## Instructions to follow
Go to the line containing "En cliquant sur le" in the records below and print it and every following line exactly, on through the line containing "nhậnm:a t:uy, quản", then stop.

-------- Data listing

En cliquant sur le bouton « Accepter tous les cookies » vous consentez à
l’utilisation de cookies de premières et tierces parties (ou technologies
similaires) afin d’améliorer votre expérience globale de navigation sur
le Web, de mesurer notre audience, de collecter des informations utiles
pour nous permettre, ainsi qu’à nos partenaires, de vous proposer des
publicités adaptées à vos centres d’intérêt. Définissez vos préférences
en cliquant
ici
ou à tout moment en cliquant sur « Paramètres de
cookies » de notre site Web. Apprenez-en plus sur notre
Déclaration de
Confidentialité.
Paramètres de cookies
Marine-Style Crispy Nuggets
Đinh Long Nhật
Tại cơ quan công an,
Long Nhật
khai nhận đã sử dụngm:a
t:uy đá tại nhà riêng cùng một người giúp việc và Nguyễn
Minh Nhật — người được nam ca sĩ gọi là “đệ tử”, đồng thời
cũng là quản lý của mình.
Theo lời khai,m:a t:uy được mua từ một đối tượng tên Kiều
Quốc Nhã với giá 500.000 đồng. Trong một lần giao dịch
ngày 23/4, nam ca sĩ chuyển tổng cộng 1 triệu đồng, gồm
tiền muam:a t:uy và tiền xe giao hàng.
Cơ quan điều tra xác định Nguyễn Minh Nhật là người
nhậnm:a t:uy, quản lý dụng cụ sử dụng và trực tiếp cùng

----------------
-------- Data listing

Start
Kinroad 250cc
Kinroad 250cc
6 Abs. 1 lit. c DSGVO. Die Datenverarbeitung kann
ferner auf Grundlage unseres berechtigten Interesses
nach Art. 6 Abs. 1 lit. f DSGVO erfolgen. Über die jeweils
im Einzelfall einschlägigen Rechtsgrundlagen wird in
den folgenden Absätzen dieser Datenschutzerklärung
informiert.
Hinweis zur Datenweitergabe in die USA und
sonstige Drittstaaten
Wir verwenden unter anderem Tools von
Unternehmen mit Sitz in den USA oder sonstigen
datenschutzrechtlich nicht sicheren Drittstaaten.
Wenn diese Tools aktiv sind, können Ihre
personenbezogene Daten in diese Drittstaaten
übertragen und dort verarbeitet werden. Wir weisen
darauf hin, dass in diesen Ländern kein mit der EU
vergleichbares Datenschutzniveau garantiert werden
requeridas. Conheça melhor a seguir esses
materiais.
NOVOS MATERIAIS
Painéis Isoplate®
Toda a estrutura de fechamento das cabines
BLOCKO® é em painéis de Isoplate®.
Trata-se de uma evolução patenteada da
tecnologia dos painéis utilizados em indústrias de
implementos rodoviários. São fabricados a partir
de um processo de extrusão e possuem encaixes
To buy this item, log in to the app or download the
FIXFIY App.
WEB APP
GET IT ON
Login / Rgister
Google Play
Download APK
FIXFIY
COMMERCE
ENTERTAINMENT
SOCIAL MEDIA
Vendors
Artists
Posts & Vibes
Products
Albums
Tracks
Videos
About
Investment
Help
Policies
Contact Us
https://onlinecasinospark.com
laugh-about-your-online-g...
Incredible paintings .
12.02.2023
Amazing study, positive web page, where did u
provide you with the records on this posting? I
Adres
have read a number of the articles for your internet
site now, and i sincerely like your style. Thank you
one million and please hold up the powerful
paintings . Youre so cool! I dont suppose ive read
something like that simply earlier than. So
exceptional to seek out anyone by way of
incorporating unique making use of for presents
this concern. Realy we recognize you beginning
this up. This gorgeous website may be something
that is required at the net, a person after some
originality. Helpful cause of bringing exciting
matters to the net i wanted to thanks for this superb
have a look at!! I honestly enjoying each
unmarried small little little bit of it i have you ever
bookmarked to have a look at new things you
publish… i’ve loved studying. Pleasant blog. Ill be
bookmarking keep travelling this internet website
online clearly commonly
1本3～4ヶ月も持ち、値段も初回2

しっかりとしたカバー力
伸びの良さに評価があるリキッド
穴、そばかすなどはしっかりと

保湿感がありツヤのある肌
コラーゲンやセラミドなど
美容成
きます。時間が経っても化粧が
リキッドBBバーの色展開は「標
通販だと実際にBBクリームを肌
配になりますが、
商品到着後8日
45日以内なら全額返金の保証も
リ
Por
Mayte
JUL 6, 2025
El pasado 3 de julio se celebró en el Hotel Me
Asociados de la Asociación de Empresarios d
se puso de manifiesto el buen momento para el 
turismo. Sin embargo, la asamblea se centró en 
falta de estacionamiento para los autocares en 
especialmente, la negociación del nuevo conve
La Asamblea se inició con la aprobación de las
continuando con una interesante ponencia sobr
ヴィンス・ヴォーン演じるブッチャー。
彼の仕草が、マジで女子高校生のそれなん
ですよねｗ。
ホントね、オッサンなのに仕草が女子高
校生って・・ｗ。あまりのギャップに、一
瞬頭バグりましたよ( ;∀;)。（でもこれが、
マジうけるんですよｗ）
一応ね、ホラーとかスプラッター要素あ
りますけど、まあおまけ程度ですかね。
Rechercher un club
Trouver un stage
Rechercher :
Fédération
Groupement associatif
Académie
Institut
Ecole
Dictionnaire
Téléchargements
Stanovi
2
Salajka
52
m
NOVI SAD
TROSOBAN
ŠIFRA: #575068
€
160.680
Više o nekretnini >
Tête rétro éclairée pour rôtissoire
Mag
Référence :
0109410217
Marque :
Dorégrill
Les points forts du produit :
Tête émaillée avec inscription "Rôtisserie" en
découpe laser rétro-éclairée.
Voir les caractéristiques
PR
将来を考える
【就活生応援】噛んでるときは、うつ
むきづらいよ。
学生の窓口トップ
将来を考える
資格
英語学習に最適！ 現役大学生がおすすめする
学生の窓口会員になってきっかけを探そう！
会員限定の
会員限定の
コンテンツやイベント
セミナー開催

----------------

## Answer section
En cliquant sur le bouton « Accepter tous les cookies » vous consentez à
l’utilisation de cookies de premières et tierces parties (ou technologies
similaires) afin d’améliorer votre expérience globale de navigation sur
le Web, de mesurer notre audience, de collecter des informations utiles
pour nous permettre, ainsi qu’à nos partenaires, de vous proposer des
publicités adaptées à vos centres d’intérêt. Définissez vos préférences
en cliquant
ici
ou à tout moment en cliquant sur « Paramètres de
cookies » de notre site Web. Apprenez-en plus sur notre
Déclaration de
Confidentialité.
Paramètres de cookies
Marine-Style Crispy Nuggets
Đinh Long Nhật
Tại cơ quan công an,
Long Nhật
khai nhận đã sử dụngm:a
t:uy đá tại nhà riêng cùng một người giúp việc và Nguyễn
Minh Nhật — người được nam ca sĩ gọi là “đệ tử”, đồng thời
cũng là quản lý của mình.
Theo lời khai,m:a t:uy được mua từ một đối tượng tên Kiều
Quốc Nhã với giá 500.000 đồng. Trong một lần giao dịch
ngày 23/4, nam ca sĩ chuyển tổng cộng 1 triệu đồng, gồm
tiền muam:a t:uy và tiền xe giao hàng.
Cơ quan điều tra xác định Nguyễn Minh Nhật là người
nhậnm:a t:uy, quản lý dụng cụ sử dụng và trực tiếp cùng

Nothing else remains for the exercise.